You may think that you came here tonight so that someone else could be healed — because you want to lend your prayerful energy to the healing of your brother in Christ, or your sister in Christ, or because you want to pray for healing in the larger world, which God knows needs plenty of healing. That is all well and good, and those are wonderful reasons to be here. But I want to tell you something. This service is for you. This service is not just for your brother in Christ, or for your sister in Christ, or for the world at large, or for anyone else. This service is for you. It is for your healing that we are singing these hymns and praying these prayers. It is for your healing first of all that God sent you into this room tonight, whether you knew it or not. It is your body that God wants to touch with a healing touch, your mind that God wants to soothe and bless, your heart that God wants to fill with God’s peace. Maybe you came here tonight thinking that it was your brother or sister who needed to be transformed, but the truth is that you are here tonight for your own transformation.

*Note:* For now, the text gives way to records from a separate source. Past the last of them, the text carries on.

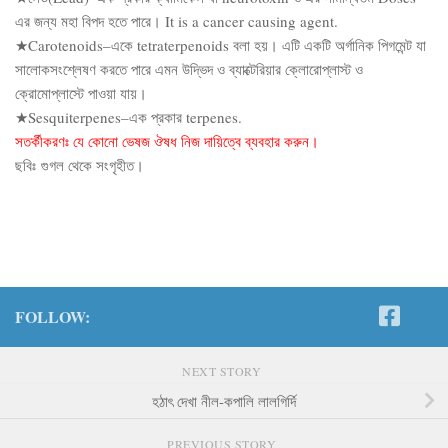
এর জন্য মহা বিপদ হতে পারে। It is a cancer causing agent.
★Carotenoids–একে tetraterpenoids বলা হয়। এটি একটি অর্গানিক পিগমেন্ট যা
সালোকসংশ্লেষণ করতে পারে এমন উদ্ভিদ ও ব্যাক্টেরিয়ার ক্লোরোপ্লাস্ট ও
ক্রোমোপ্লাস্টে পাওয়া যায়।
★Sesquiterpenes–এক প্রকার terpenes.
সতর্কীকরণঃ যে কোনো ভেষজ ঔষধ নিজ দায়িত্বে ব্যবহার করুন।
ছবিঃ গুগল থেকে সংগৃহীত।
FOLLOW:
NEXT STORY
হঠাৎ দেখা নীল-কপালি লালগির্দি
PREVIOUS STORY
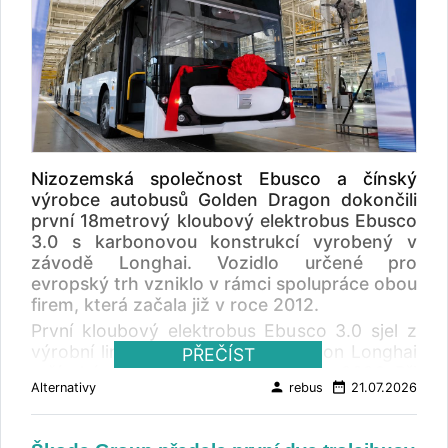
Nizozemská společnost Ebusco a čínský
výrobce autobusů Golden Dragon dokončili
první 18metrový kloubový elektrobus Ebusco
3.0 s karbonovou konstrukcí vyrobený v
závodě Longhai. Vozidlo určené pro
evropský trh vzniklo v rámci spolupráce obou
firem, která začala již v roce 2012.
První kloubový elektrobus Ebusco 3.0 sjel z
výrobní linky závodu Golden Dragon Longhai
PŘEČÍST
v čínské provincii Fujian 7. července 2026. Při
person
date_range
Alternativy
rebus
21.07.2026
slavnostním představení vozu v Xiamenu
současně společnosti podepsaly strategickou
dohodu o dalším rozvoji spolupráce. Ta se má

Many of us can get codependent when it comes to healing. I’m fine, I may say to myself — she is the one who is in need; he is the one who could use some prayers. My suffering isn’t very important compared to hers. My guilt or sorrow or shame doesn’t really matter in the big scheme of things — surely God has something more important to do than to waste time with the likes of me. Can you hear the way that an inner voice like that can minimize our pain and make us gloss it over and pretend it isn’t there? Can you hear how thoughts like that actually function to push God away? It is only when we truly acknowledge our own need, only when we honestly admit to ourselves and to God how deeply we need God, how much we long for and depend on God’s healing and strengthening presence in our own lives, that the Spirit of God in Christ can come to us with power, and heal what needs to be healed. It is only when we can acknowledge our own wounds — our sin and losses, weakness and grief — that God can touch us in our depths and allow healing to spring up within our souls.

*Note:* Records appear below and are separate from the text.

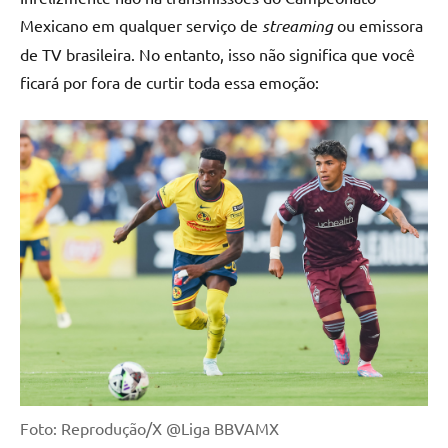
Mexicano em qualquer serviço de
streaming
ou emissora
de TV brasileira. No entanto, isso não significa que você
ficará por fora de curtir toda essa emoção:
Foto: Reprodução/X @Liga BBVAMX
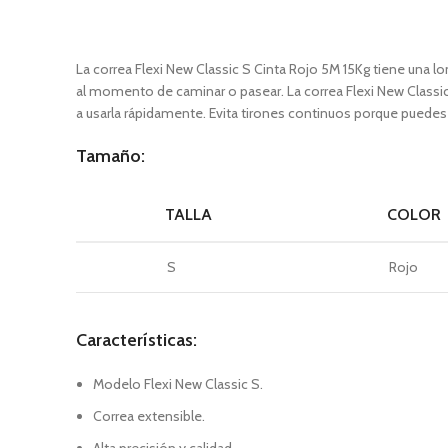
La correa Flexi New Classic S Cinta Rojo 5M 15Kg tiene una 
al momento de caminar o pasear. La correa Flexi New Classic
a usarla rápidamente. Evita tirones continuos porque puedes d
Tamaño:
TALLA
COLOR
S
Rojo
Características:
Modelo Flexi New Classic S.
Correa extensible.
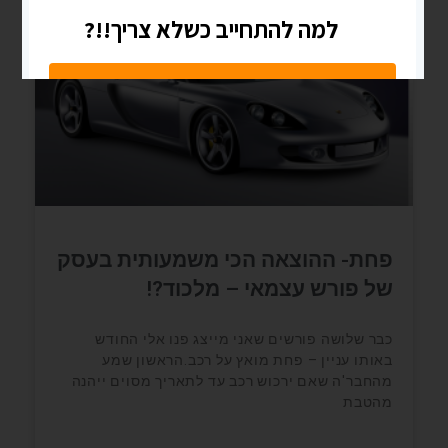
העסק שלי - יזמות ועסקים
פחת- ההוצאה הכי משמעותית בעסק
של פורש עצמאי – מלכוד?!
כבר שלושה פורשים שאני מייצג פנו אלי החודש
באותו עניין – פחת מואץ על רכב.הראשון שמע
מהחבר'ה שאם ירכוש רכב עד לתאריך מסוים ייהנה
מהטבת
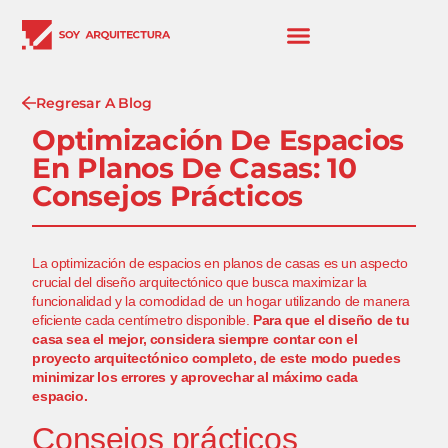
Regresar A Blog
Optimización De Espacios
En Planos De Casas: 10
Consejos Prácticos
La optimización de espacios en planos de casas es un aspecto
crucial del diseño arquitectónico que busca maximizar la
funcionalidad y la comodidad de un hogar utilizando de manera
eficiente cada centímetro disponible.
Para que el diseño de tu
casa sea el mejor, considera siempre contar con
el
proyecto arquitectónico
completo, de este modo puedes
minimizar los errores y aprovechar al máximo cada
espacio.
Consejos prácticos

So this service is a place to be ruthlessly honest. I need healing. You need healing. Each of us stands in need of God. Admitting that fact can be a great relief, for church should be one place in the world where we don’t have to look good; we don’t have to pretend to be self-sufficient and totally in control; we don’t have to make believe that we have magically transcended the human condition and are somehow invulnerable and immortal. Church is a place to face ourselves as we really are, and freely admitting our need to be healed is the first and necessary step in allowing God to heal us.

That’s not all. Confessing our need to be healed also opens us to connect with each other in an authentic way and to build a genuine community. This is where we meet, you and I: in this sacred space in which each of us acknowledges our own sinfulness and failures, our own suffering and imperfections. In this place of mutual vulnerability, we can help each other to tell the truth, and turn to the light, and take our place in a life-changing community that opens itself again and again and again to the cleansing, purifying, bracing, consoling, and strengthening love of God.

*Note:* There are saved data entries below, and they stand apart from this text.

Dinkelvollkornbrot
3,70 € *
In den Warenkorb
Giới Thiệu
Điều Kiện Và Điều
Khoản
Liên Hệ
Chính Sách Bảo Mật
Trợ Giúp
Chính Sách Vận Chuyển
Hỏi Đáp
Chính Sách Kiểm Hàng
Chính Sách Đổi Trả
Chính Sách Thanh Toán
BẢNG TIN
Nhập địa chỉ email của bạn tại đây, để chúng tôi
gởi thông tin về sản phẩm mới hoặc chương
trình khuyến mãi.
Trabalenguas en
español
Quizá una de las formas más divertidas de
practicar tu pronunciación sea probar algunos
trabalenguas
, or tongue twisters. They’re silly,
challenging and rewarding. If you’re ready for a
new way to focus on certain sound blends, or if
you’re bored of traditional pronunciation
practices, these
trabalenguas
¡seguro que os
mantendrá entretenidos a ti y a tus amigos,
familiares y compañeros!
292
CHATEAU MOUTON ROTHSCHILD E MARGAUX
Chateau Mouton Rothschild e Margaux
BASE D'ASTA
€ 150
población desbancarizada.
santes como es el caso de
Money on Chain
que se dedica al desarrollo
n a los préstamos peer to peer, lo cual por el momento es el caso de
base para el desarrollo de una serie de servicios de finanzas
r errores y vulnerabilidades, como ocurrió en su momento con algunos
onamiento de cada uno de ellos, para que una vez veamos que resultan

God’s healing may not take the form that you or I expect. The way in which God’s healing will come is not something that we can guide or control or predict. But we can trust with all our heart in God’s embracing love, and in whatever way our healing comes, and even before it comes, we can pray to God with the psalmist, “I put my trust in your mercy; my heart is joyful because of your saving help.” So come to the altar rail, everyone who needs healing. And then come to the table, all you who long to hear God say what God said to Hezekiah, “I have heard your prayer, I have seen your tears; indeed, I will heal you” [2 Kings 20:5].